A single dose of gene-editing therapy slashed 'bad' cholesterol by 62% in an early trial. This result could redefine cardiovascular prevention, offering a potential alternative to daily statins.
The Science Behind the Breakthrough
The Phase 1 trial tested VERVE-102, a gene-editing therapy acquired by Eli Lilly through its $1 billion buyout of Verve Therapeutics. Participants received a high dose of the treatment, which uses CRISPR-based editing to disable a key gene involved in LDL cholesterol production. The 62% reduction is striking, especially because no treatment-related serious adverse events were reported. This safety data matters because Verve previously shelved its first candidate due to safety concerns. Now, with VERVE-102, the safety profile appears improved, though the study is small and preliminary. The gene editing targets the PCSK9 gene, a well-known target for cholesterol reduction. By silencing it, the liver produces less PCSK9 protein, allowing more LDL receptors to clear cholesterol from the blood.

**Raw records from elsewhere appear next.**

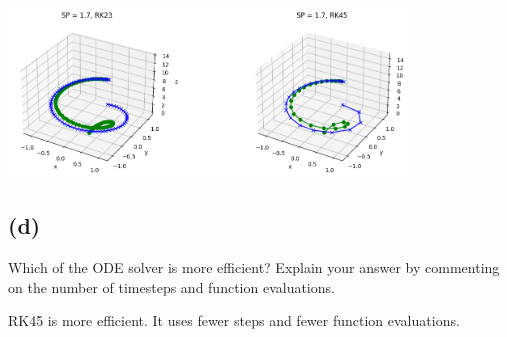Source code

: \documentclass[11pt]{article}
\begin{document}
\includegraphics[width=300pt]{a2q6_4.png}

\subsection{(d)}

Which of the ODE solver is more efficient? Explain your answer by commenting on the number of timesteps and function evaluations.

RK45 is more efficient. It uses fewer steps and fewer function evaluations.
\end{document}
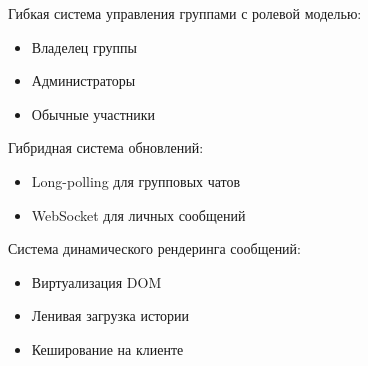 Гибкая система управления группами с ролевой моделью:
\begin{itemize}
	\item Владелец группы
	\item Администраторы
	\item Обычные участники
\end{itemize}
		
Гибридная система обновлений:
\begin{itemize}
	\item Long-polling для групповых чатов
	\item WebSocket для личных сообщений
\end{itemize}
	
Система динамического рендеринга сообщений:
\begin{itemize}
	\item Виртуализация DOM
	\item Ленивая загрузка истории
	\item Кеширование на клиенте
\end{itemize}

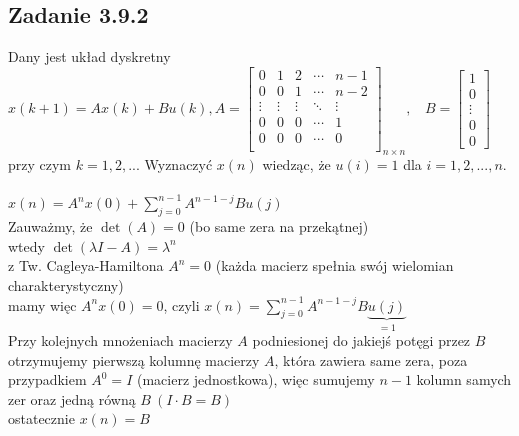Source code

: \subsection*{Zadanie 3.9.2} {\color{darkgray}
	Dany jest układ dyskretny\\
	$x(k+1)=Ax(k)+Bu(k), A=\left[ \begin{array}{ccccc}   
		 0&1&2&\cdots&n-1 \\
		 0&0&1&\cdots&n-2  \\
		 \vdots&\vdots&\vdots&\ddots&\vdots  \\
		 0&0&0&\cdots&1  \\
		 0&0&0&\cdots&0  \\
	\end{array}\right]_{n \times n}, \ \ \ \ B=\left[\begin{array}{c}   
		1 \\ 0 \\ \vdots \\ 0 \\ 0
	\end{array}\right]$\\
	przy czym $k=1,2,...$ Wyznaczyć $x(n)$ wiedząc, że $u(i)=1$ dla $i=1,2,...,n$.
}\\\\
$x(n)=A^nx(0)+\sum_{j=0}^{n-1}A^{n-1-j}Bu(j)$\\
Zauważmy, że $\det (A) = 0$ (bo same zera na przekątnej)\\
wtedy $\det(\lambda I-A)=\lambda^n$\\
z Tw. Cagleya-Hamiltona $A^n=0$ (każda macierz spełnia swój wielomian charakterystyczny)\\
mamy więc $A^nx(0)=0$, czyli $x(n)=\sum_{j=0}^{n-1}A^{n-1-j}B\underbrace{u(j)}_{=1}$\\
Przy kolejnych mnożeniach macierzy $A$ podniesionej do jakiejś potęgi przez $B$ otrzymujemy pierwszą kolumnę macierzy $A$, która zawiera same zera, poza przypadkiem $A^0=I$ (macierz jednostkowa), więc sumujemy $n-1$ kolumn samych zer oraz jedną równą $B \  (I\cdot B=B)$\\
ostatecznie $\boxed{x(n)=B}$

\pagebreak
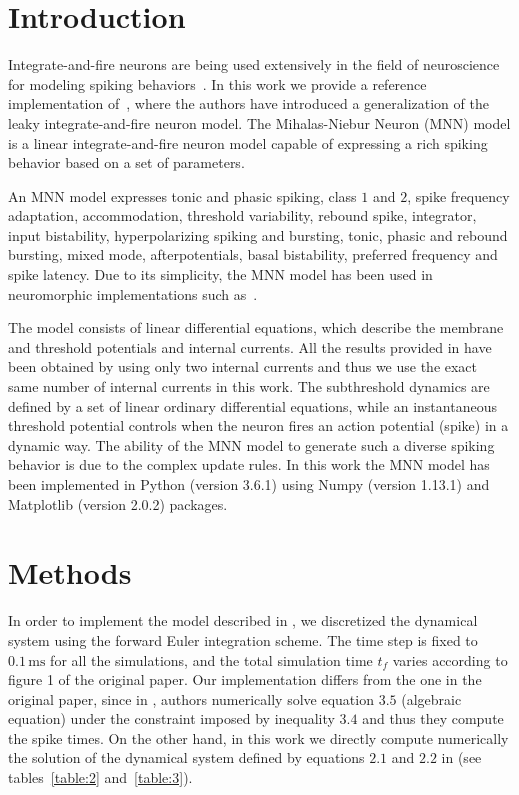 \documentclass[10pt,a4paper,onecolumn]{article}
\newcommand{\Rm}[1]{\mathrm{#1}}
\begin{document}
\section{Introduction}\label{introduction}

Integrate-and-fire neurons are being used extensively in the field of 
neuroscience for modeling spiking behaviors~\cite{dayan:2001}. In this work we
provide a reference implementation of~\cite{mihalas:2009}, where the authors
have introduced a generalization of the leaky integrate-and-fire neuron model. 
The Mihalas-Niebur Neuron (MNN) model is a linear integrate-and-fire neuron
model capable of expressing a rich spiking behavior based on a set of 
parameters.

An MNN model expresses tonic and phasic spiking, class $1$ and $2$, spike
frequency adaptation, accommodation, threshold variability, rebound spike,
integrator, input bistability, hyperpolarizing spiking and bursting, tonic,
phasic and rebound bursting, mixed mode, afterpotentials, basal bistability, 
preferred frequency and spike latency. 
Due to its simplicity, the MNN model has been used in neuromorphic 
implementations such as~\cite{folowosele:2011}. 

The model consists of linear differential equations, which describe the membrane
and threshold potentials and internal currents. All the results provided in 
\cite{mihalas:2009} have been obtained by using only two internal currents and
thus we use the exact same number of internal currents in this work. The
subthreshold dynamics are defined by a set of linear ordinary differential 
equations, while an instantaneous threshold potential controls when the neuron
fires an action potential (spike) in a dynamic way. The ability of the MNN 
model to generate 
such a diverse spiking behavior is due to the complex update rules. In this 
work the MNN model has been implemented in Python (version 3.6.1) using 
Numpy (version 1.13.1) and Matplotlib (version 2.0.2) packages. 



\section{Methods}\label{methods}

In order to implement the model described in \cite{mihalas:2009}, we discretized
the dynamical system using the forward Euler integration scheme. The time step
is fixed to $0.1\, \Rm{ms}$ for all the simulations, and the total simulation
time $t_f$ varies according to figure 1 of the original paper. Our
implementation differs from the one in the original paper, since in
\cite{mihalas:2009}, authors numerically solve equation $3.5$ (algebraic 
equation) under the constraint imposed by inequality $3.4$ and thus they
compute the spike times. On the other hand, in this work we directly compute
numerically the solution of the dynamical system defined by equations $2.1$
and $2.2$ in \cite{mihalas:2009} (see tables~\ref{table:2} and~\ref{table:3}). 
\end{document}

The mechanism is elegant: the therapy uses lipid nanoparticles to deliver the CRISPR system to the liver, where it edits the DNA of liver cells. Once edited, the PCSK9 gene remains permanently disabled, meaning a single injection could provide lifelong benefits. This contrasts with statins, which require daily dosing and are often discontinued due to side effects like muscle pain or poor adherence. Statin adherence is low: studies show only about 50% of patients continue taking them after one year. A one-time therapy could eliminate this problem.